Append fastq comment to SAM output like bwa-mem -C option #21

Closed karlkashofer closed 2 years ago

karlkashofer commented 2 years ago

Hi ! I need to preprocess my raw reads to extract molecular barcodes. The preprocessing puts them into the fastq ID line like this: @K00336:237:HL2CKBBXY:1:1101:1539:1349 BC:Z:ATGGTAGC+NGATCGAC ZA:Z:NNNNN ZB:Z:NNNNN RX:Z:NNN-NNN QX:Z:$$$ $$$ GAGGCCCTTTGAATGTAATGAATGTGGGAAATCTTTTGGCAGGAAGTAACAACTCATCCTACATACAAGAACACACACTGGNGANANACC + Running this fastq through arioc leads to incorrect SAM file like: K00336:237:HL2CKBBXY:1:1102:26545:1666 BC:Z:ATGGTAGC+CGATCGAC ZA:Z:NNNNN ZB:Z:CTAT RX:Z:NNN-CTA QX:Z:$$$ JFJ 83 chr11 110579883 60 90= = 110579757 -216 CATGGTGTCCTTCTTTGTATAGGCTGGGCGGCTGCAAGCCTGCCCTGATGAGGGACCGGGCATTCCGGAAACATGGCTGGCATTGCTAAA JJJJJJJFJJJJJJJJJJJJJJJFJJJJJJJJJJJJJJJJJFJJJJJJJJJJJJJJJJJJJJJJJJJJJJJJJJJJJJJJJJJJJJJJJJ AS:i:180 NM:i:0 MD:Z:90 YT:Z:CP MQ:i:60 Na:i:1 Nb:i:1 RG:Z:RG c3:i:53 YS:i:182

BWA has the -C option which does the following Append FASTA/Q comment to SAM output. This option can be used to transfer read meta information (e.g. barcode) to the SAM output. Note that the FASTA/Q comment (the string after a space in the header line) must conform the SAM spec (e.g. BC:Z:CGTAC). Malformated comments lead to incorrect SAM output.

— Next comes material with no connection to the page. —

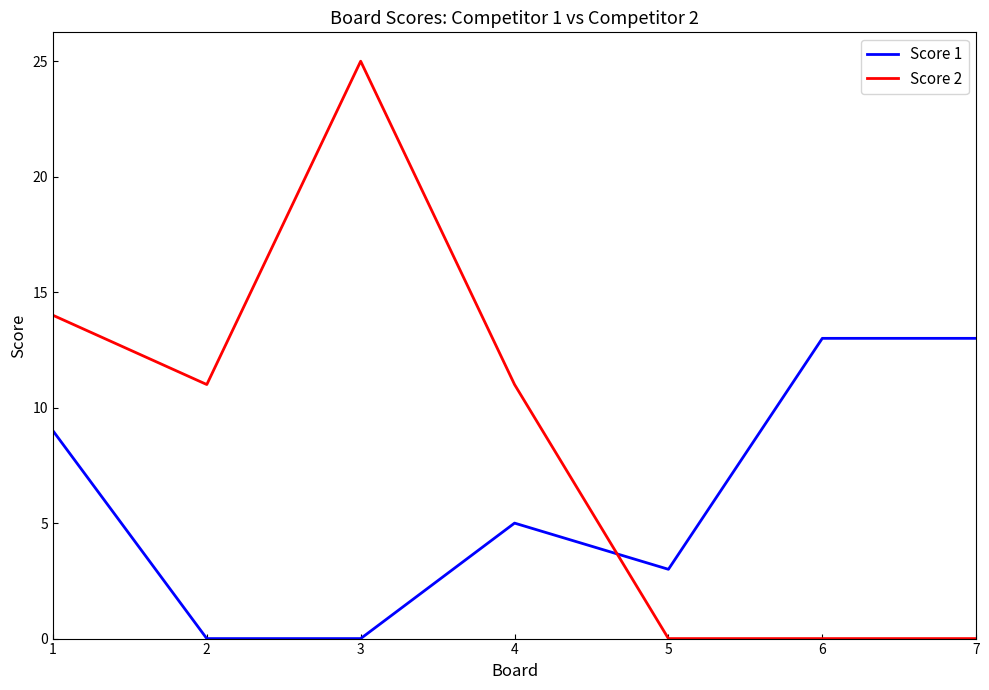

Where is Score 1 nearest to the value 6?

4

Is there any way to make Arioc behave like bwa-mem with -C option ? I.e. append the fastq comment to the end of the sam line ?

RWilton commented 2 years ago

Yes, this looks doable.

Can you please email me directly a FASTQ file containing a few reads whose deflines are formatted with the information you want to copy through to SAM output? Please accompany this with a corresponding SAM file containing exactly the information you expect to see.

karlkashofer commented 2 years ago

Dear Richard !

I successfully tested the new SAMtags feature on Agilent HS XT2 molecular barcoded libraries. Using the AGent Trimmer to generate deflines with the MolBar information, then aligning with Arioc and then deduplicating with AGent Locatit now works. I used this dataIn definition:

<dataIn sequenceType="Q" QNAME="(*)\t*" SAMtags="*\t(*)">

Together with the suppressRaggSQ feature i now have all tools in place for a more detailed analysis of Arioc in our Exome workflow.

Thank you very much !

RWilton commented 2 years ago

Thank you for confirming that this new functionality does what you expect it to do!